In this grim setting, the other young missionaries have given up, but the newbies set about doing what they were trained to. “Here we go, door-to-door/Cuz God loves Mormons, and he wants some more.” Elder Price is the kind of high school star who has always gotten his way and is determined to win over the heathens through sheer charisma. But his schlubby partner turns out to be more adept at baptizing the unbelievers. Thanks to his vivid imagination (which at home usually manifests as pathological lying), Elder Cunningham improvises a version of “The Book of Mormon” that miraculously addresses burning issues that the Africans face. For instance, when he learns about the myth that the only cure for AIDS is intercourse with a virgin, and the only virgins around are infants, he locates the passage in the Mormon bible in which Joseph Smith faced the same problem and was given by God a “magic fuck frog.” And if he occasionally ropes in the Starship Enterprise and characters from “Star Wars” … well, he keeps the congregation attentive. Imagine his surprise, then, when church officials fly in to celebrate his success and are treated to a pageant in which the Ugandans play back the version they learned of “The Book of Mormon.”

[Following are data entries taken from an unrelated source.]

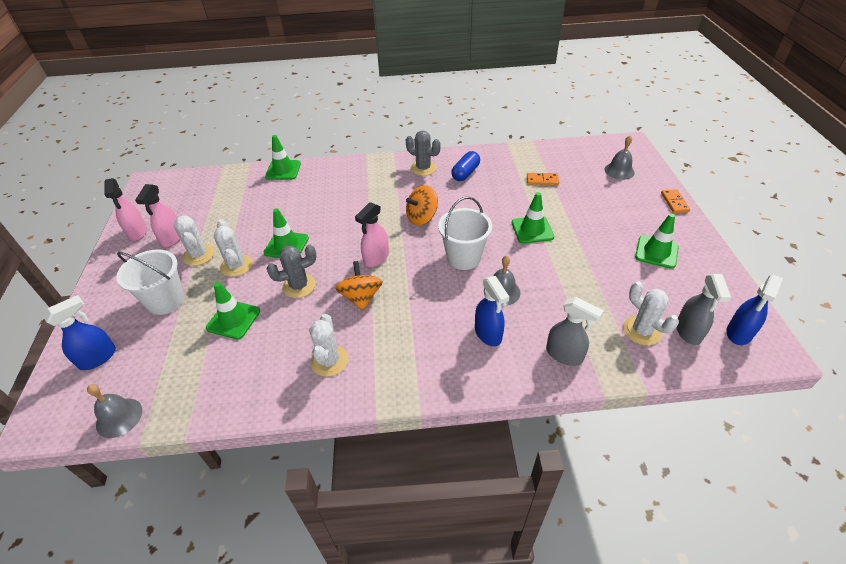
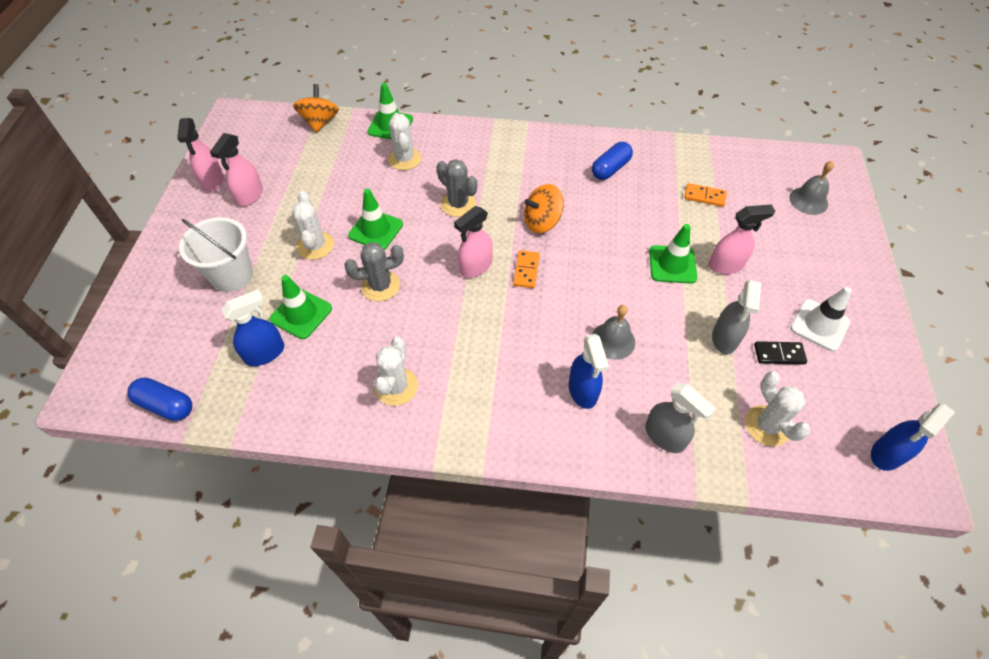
camera: 10 degrees right, 10 degrees up
blue spray bottle [44,295,116,370] -> blue spray bottle moved to [221,290,284,366]
grey bell [87,384,142,438] -> blue capsule [127,378,192,421]
white cactus [174,215,215,266] -> white cactus moved to [388,113,421,170]
orange spinning top [335,261,383,311] -> orange spinning top moved to [293,84,339,133]
grey cactus [406,131,441,176] -> grey cactus moved to [436,159,477,217]
white bucket [438,197,492,270] -> none
green traffic cone [635,214,679,269] -> white traffic cone [790,287,852,351]
orange domino [661,189,690,213] -> orange domino moved to [513,250,540,288]
grey spray bottle [676,274,731,345] -> grey spray bottle moved to [712,280,761,354]
none -> pink spray bottle [708,205,775,274]
none -> black domino [754,341,807,364]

This uproarious show-within-the-show, which manages to conjure the “Small House of Uncle Thomas” sequence from “The King and I” by way of “Fela!”, is one of the major highlights of the show, guaranteed to make you leave the theater singing “Joseph Smith, don’t fuck the baby…..” Let’s just say it will *not* be shown on the Tony Awards broadcast. Nor will the other most spectacular production number, “Spooky Mormon Hell Dream,” an extravaganza with eye-popping costumes, skeletons hoisting Dunkin Donuts, and Hitler getting a blowjob. The musical score boggles between two modes. There are genre parodies that get tedious, playing out long after everybody’s gotten the joke (white boys singing “We are the tears of Nelson Mandela… Africans are African, but we are Africa”!). Nikki M. James is very charming as Nabalungi, Elder Cunningham’s unlikely love interest, but she gets stuck with a couple of overly sticky Disney-ingenue ballads. And then there are numbers that manage to carve out some original territory, such as “Turn It Off,” the celebration of emotional repression led by the closeted gay Elder McKinley (the excellent Rory O’Malley) that merges killer dancing with theatrical wit.

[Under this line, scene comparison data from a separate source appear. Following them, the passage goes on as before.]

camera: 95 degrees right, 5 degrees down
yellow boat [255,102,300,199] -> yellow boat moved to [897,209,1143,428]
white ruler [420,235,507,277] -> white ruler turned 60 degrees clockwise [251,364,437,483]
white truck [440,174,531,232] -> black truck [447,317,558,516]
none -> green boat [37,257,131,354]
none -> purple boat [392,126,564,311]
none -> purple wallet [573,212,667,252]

Much as I enjoyed “The Book of Mormon,” I can’t get on board with those calling it the best musical in years. Shows that spend so much time commenting on other shows wind up with a slightly second-hand feel to them, which is not the case with a truly original musical like “Bloody Bloody Andrew Jackson.” And though there’s a sincerely intended homiletic wrap-up at the ending—“We can doubt that God exists and still make paradise on earth”—you don’t walk away thoughtfully considering faith, redemption, and the hero’s journey. You walk away chortling at the outrageous jokes and quoting the dirty lines to your friends. I have to hand it to the “South Park” guys for tapping our apparently limitless capacity for the anarchic juvenile glee that comes from talking trash.